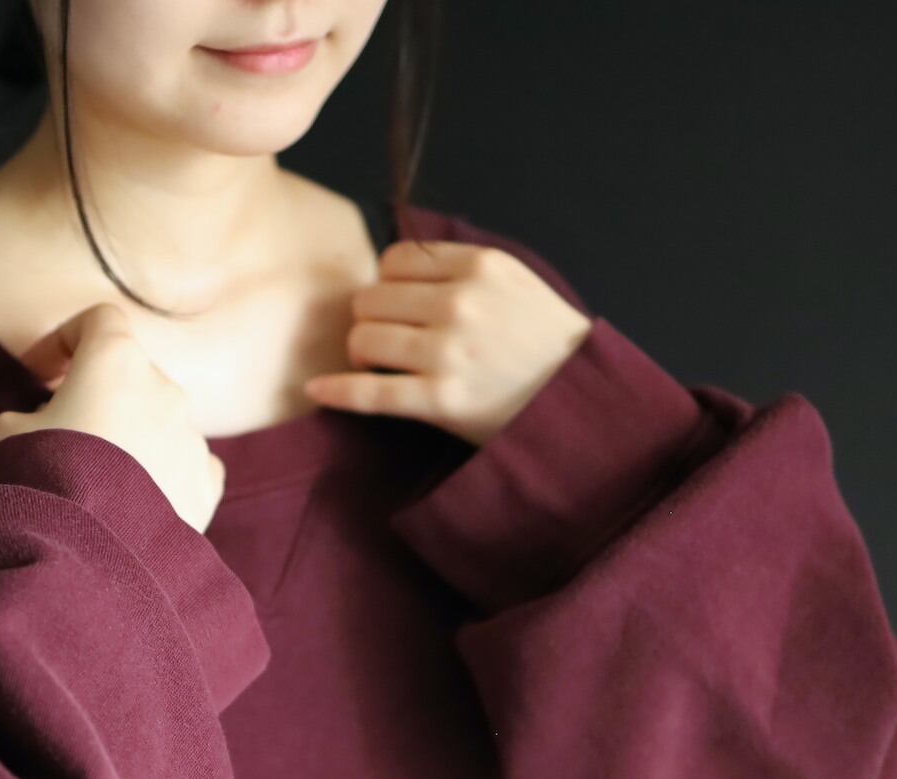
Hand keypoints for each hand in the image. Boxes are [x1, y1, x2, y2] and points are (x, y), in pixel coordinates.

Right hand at [0, 303, 226, 534]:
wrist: (86, 557)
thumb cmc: (42, 483)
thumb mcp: (6, 435)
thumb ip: (26, 414)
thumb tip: (42, 424)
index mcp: (117, 361)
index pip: (99, 321)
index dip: (64, 341)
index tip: (39, 375)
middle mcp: (165, 389)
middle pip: (132, 375)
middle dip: (99, 396)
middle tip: (64, 434)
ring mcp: (193, 437)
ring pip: (161, 422)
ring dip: (133, 437)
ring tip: (98, 480)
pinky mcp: (206, 485)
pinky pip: (187, 464)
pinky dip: (165, 474)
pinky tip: (138, 501)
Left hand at [301, 241, 593, 447]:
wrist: (578, 399)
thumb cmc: (540, 343)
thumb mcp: (511, 283)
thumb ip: (457, 269)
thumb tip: (392, 267)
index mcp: (478, 266)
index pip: (394, 260)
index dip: (387, 285)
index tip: (397, 307)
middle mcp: (460, 303)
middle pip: (370, 298)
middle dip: (370, 320)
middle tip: (385, 342)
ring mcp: (448, 353)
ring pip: (364, 339)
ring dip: (361, 354)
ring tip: (377, 366)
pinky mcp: (440, 400)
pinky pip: (369, 392)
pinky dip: (337, 390)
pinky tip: (318, 389)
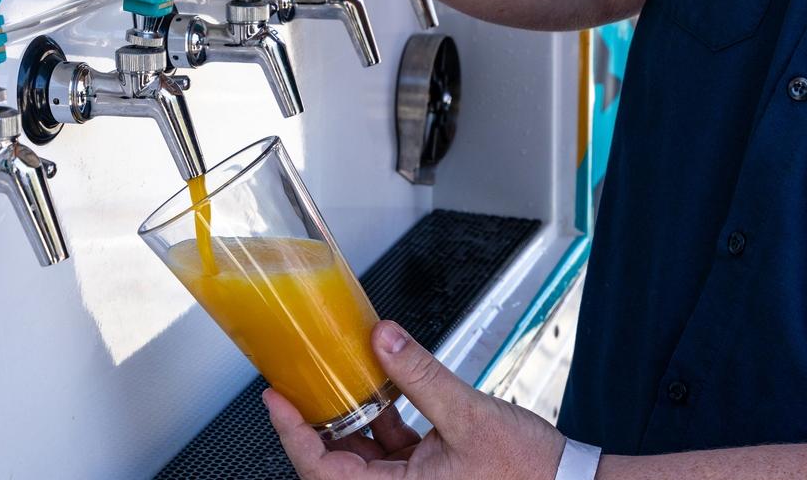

WORK TO BE COMPLETED - Every line from the one with "middle dip: (370, 320)" through the end of the records above belongs in the answer, copied exactly; no picture does.

EXPECTED ANSWER -
middle dip: (370, 320)
middle tip: (385, 342)
ring mcp: (448, 353)
ring pip: (364, 339)
ring dip: (361, 354)
ring tip: (377, 366)
pinky mcp: (440, 400)
pinky pip: (369, 392)
pinky dip: (337, 390)
pinky tip: (318, 389)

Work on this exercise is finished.